Philippe-Andre Prindeville (philipp@res.enst.fr)
Fri, 29 Dec 95 05:11:28 +0100


Date: Fri, 29 Dec 95 05:11:28 +0100
From: Philippe-Andre Prindeville <philipp@res.enst.fr>
Message-Id: <9512290511.ZM6697@jones.res.enst.fr>
In-Reply-To: Stavros Macrakis <macrakis@osf.org>
To: Stavros Macrakis <macrakis@osf.org>, www-html@w3.org
Subject: Re: "fi" ligatures etc.
Cc: BearHeart@bearnet.com

On Dec 28, 12:01, Stavros Macrakis wrote:
> [ ... ]
> This is different from the case with "ae", "oe", etc., where the
> ligature is a matter of spelling (based on etymology).  The ligature
> is correct in "encyclopaedia", "aesthetic", "amoeba", "Oedipus", and
> "phoenix", but not in "aerosol", "aloe", "shoe", "poet", "Kafkaesque",
> "maestro", "whatsoever", or "Michael".  And in German words like
> "Schroedinger" and "Jaeger", the digraph represents a character with
> umlaut (so in fact the two-glyph sequence is actually a presentation
> form of a single character).

Errr.... Not quite.

In Dutch, I believe, OE is not a ligature.  If I remember correctly,
it reflects a time (before the spelling was reformed) when things
were written differently..  In Danish, certainly, AE is a different
character than A - E.  In French, you can write OEuil, but not
mOEt, for instance.  There is no hard and fast rule for knowing
when you can use a digram and when you can't, either.  It is rote
memorization.

So once the information is gone, there's no getting it back.

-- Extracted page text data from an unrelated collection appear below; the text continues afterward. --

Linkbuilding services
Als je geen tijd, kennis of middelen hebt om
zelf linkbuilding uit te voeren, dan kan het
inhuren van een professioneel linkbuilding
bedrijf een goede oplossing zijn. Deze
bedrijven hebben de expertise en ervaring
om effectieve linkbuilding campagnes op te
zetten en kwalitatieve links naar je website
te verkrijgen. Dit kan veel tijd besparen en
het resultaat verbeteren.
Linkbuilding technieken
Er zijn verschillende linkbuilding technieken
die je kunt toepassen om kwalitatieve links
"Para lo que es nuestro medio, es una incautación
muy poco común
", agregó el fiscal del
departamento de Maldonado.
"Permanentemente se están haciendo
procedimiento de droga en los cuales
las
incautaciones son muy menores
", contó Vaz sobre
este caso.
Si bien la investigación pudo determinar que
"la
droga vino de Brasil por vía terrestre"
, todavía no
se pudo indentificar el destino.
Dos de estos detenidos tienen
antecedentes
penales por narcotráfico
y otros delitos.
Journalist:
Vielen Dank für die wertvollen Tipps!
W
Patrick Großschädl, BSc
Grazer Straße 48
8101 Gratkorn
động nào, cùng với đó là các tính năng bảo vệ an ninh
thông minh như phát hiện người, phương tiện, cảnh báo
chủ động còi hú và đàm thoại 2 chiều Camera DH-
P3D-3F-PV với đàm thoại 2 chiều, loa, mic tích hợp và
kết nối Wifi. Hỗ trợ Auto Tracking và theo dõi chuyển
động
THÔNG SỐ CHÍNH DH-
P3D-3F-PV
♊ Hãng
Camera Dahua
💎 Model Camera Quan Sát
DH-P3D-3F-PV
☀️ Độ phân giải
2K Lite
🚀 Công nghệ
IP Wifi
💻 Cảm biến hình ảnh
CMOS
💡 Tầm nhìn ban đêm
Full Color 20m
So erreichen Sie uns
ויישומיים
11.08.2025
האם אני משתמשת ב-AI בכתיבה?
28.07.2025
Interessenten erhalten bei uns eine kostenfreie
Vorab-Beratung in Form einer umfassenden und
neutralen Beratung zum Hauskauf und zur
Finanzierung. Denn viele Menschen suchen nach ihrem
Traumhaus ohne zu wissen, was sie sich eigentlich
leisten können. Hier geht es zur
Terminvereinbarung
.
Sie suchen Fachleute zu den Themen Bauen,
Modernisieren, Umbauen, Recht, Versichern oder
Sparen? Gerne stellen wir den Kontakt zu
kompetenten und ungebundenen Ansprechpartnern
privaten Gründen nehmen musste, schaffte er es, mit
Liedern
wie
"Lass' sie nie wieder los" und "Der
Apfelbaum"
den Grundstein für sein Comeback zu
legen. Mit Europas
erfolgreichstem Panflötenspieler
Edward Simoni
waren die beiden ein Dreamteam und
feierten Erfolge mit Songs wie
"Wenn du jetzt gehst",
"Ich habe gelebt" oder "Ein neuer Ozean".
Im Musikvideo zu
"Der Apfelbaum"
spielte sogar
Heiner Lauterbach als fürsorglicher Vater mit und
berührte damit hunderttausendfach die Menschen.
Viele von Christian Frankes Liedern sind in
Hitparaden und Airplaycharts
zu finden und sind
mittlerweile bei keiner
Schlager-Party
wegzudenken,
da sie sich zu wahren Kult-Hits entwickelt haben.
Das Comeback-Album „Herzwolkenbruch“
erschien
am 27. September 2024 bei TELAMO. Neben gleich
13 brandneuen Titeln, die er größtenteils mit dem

Computers have done much to damage languages, too.  In French,
even high quality (and expensive, ie. $1400+) software doesn't
always portray the OE or AE ligatures corectly.  What do the
publishers say in their own defence?  "PC and Mac character
sets don't represent all of these characters".

Bullocks.

> Conclusion: the ligatures ae and oe and the characters a-umlaut and
> o-umlaut are characters, not glyphs, and belong in the character set.
> The ligatures fi etc. are glyphs (presentation forms), and do not
> belong in the character set.

I'll go along with that.  What about IJ in Dutch?

Here is another issue:  I was discussing IPA (Phonetics) with
some linguists, and they said that if ever I should get into the
rat's nest of integrating phonetics into HTML, to be sure and include
"composed" or over-struck characters (like O'~ in Vietnamese).  Why?
Because a modern linguist often has to "invent" new notations in
the field to catalog a language before new sounds can be properly
dissected, annotated, etc.  Overstriking is the only way to
reflect a sound that is the combination or ellision of two or more
sounds.

But don't take my word for it.  Ask a linguist.  ;-)

-Philip